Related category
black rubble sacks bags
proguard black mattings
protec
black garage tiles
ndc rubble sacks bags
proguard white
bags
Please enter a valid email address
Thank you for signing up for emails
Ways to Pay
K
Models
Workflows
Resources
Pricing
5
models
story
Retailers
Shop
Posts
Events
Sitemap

==

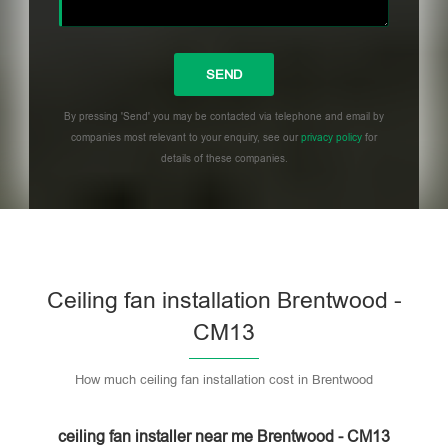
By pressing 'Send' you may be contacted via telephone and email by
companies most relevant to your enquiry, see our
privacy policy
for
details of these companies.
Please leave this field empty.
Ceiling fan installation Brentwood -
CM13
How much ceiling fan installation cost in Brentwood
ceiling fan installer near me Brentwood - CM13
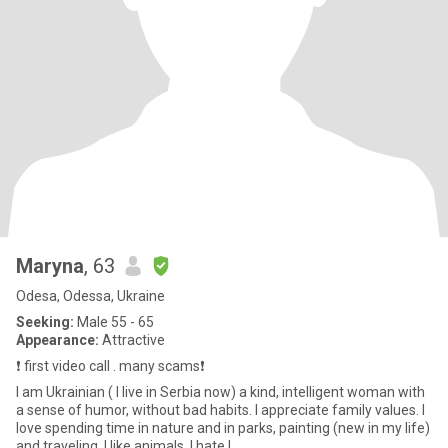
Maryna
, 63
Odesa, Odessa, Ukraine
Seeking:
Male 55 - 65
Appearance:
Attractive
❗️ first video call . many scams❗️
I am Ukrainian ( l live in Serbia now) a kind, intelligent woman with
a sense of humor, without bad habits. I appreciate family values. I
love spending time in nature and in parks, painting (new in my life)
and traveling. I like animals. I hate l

---

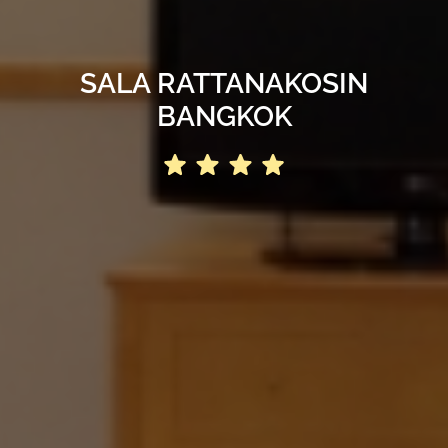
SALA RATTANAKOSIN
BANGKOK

— DIRECTIVE —
All lines in the entries above that hold the word "rubble" need to be copied.

— EXPECTED ANSWER —
black rubble sacks bags
ndc rubble sacks bags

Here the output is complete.